Al grano: ‘Creador de felicidad’, «Garantía de orgasmo’. Una idea tan obviamente millonaria que no tardaron en aparecer competidores como Lelo o Satisfyer que, litigios de plagio aparte, sirvieron para acrecentar este universo de reciente creación de dispositivos pensados para la anatomía femenina tras décadas de juguetes sexuales dirigidos supuestamente a dar placer a las mujeres diseñados desde una perspectiva totalmente masculina que hacían de los sex shop la enésima exhibición de un campo de nabos.

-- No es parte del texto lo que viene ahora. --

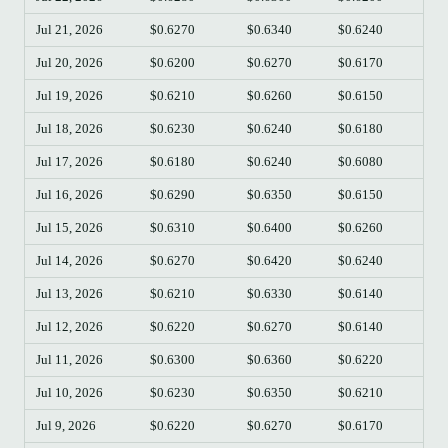
Jul 21, 2026
$0.6270
$0.6340
$0.6240
$0.
Jul 20, 2026
$0.6200
$0.6270
$0.6170
$0.
Jul 19, 2026
$0.6210
$0.6260
$0.6150
$0.
Jul 18, 2026
$0.6230
$0.6240
$0.6180
$0.
Jul 17, 2026
$0.6180
$0.6240
$0.6080
$0.
Jul 16, 2026
$0.6290
$0.6350
$0.6150
$0.
Jul 15, 2026
$0.6310
$0.6400
$0.6260
$0.
Jul 14, 2026
$0.6270
$0.6420
$0.6240
$0.
Jul 13, 2026
$0.6210
$0.6330
$0.6140
$0.
Jul 12, 2026
$0.6220
$0.6270
$0.6140
$0.
Jul 11, 2026
$0.6300
$0.6360
$0.6220
$0.
Jul 10, 2026
$0.6230
$0.6350
$0.6210
$0.
Jul 9, 2026
$0.6220
$0.6270
$0.6170
$0.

Pasando por alto la oportunidad de negocio que suponían las más de 8000 terminaciones nerviosas que esconde el clítoris (más del doble que el glande en los hombres) y que nos llevan a través de esa compleja cadena de acontecimientos que conducen a un orgasmo: se van enviando señales al circuito cerebral del placer; se incrementa la frecuencia cardiaca y respiratoria, las pupilas se dilatan hasta que la materia gris se transforma en fuegos artificiales de colores y suena música de Puccini. Con toda la maquinaria encendida a toda vela segregando una cascada de hormonas, la corteza orbitofrontal se muestra apagada o fuera de cobertura en este momento. ¿Por qué? Saquen sus conclusiones: es la zona dedicada a la toma de decisiones, al razonamiento… al control. Es requisito ineludible descontrolar para estallar en un orgasmo. Regalarse un aquí y ahora. Un porque yo lo valgo. Si es acompañada en el viaje de churri que te comprenda, bien, y si no dando las gracias por que hay un hombre que te hace sonreír más que tu marido —y no es tu dentista, qué va—, gritando al alcanzar el clímax «¡Viva Lenke, viva Brigitte y viva la madre que los parió!».

Y aunque las conclusiones de todo esto podrían parecer obvias: que sí, que sí; que ‘mens sana in corpore sano’, que hay que controlar la mente, la respiración y el cuerpo... pero no tanto. O que cuidado con dejarse llevar por las abdominales del primer domador de leones que nos entre una noche loca desdeñando al gafapasta blandito sin antes preguntarle: «pero y tú, ¿inventas o trabajas?». Porque la vida es muy larga para pasarla con el obseso equivocado…

Pero la verdad es que yo pasaba por aquí más que nada para recomendar un regalo de San Valentín por si no se les ocurre nada. Aunque sería muy fácil decirles que compren una suscripción a pilates —porque vaya que ya tiene Satisfyer—, si de verdad quieren ser ‘creadores de felicidad’, ver cómo grita de placer y de goce; si de verdad, de verdad quieren verla saltar con las pupilas mazo dilatadas…. regálenle aceite de oliva. De nada.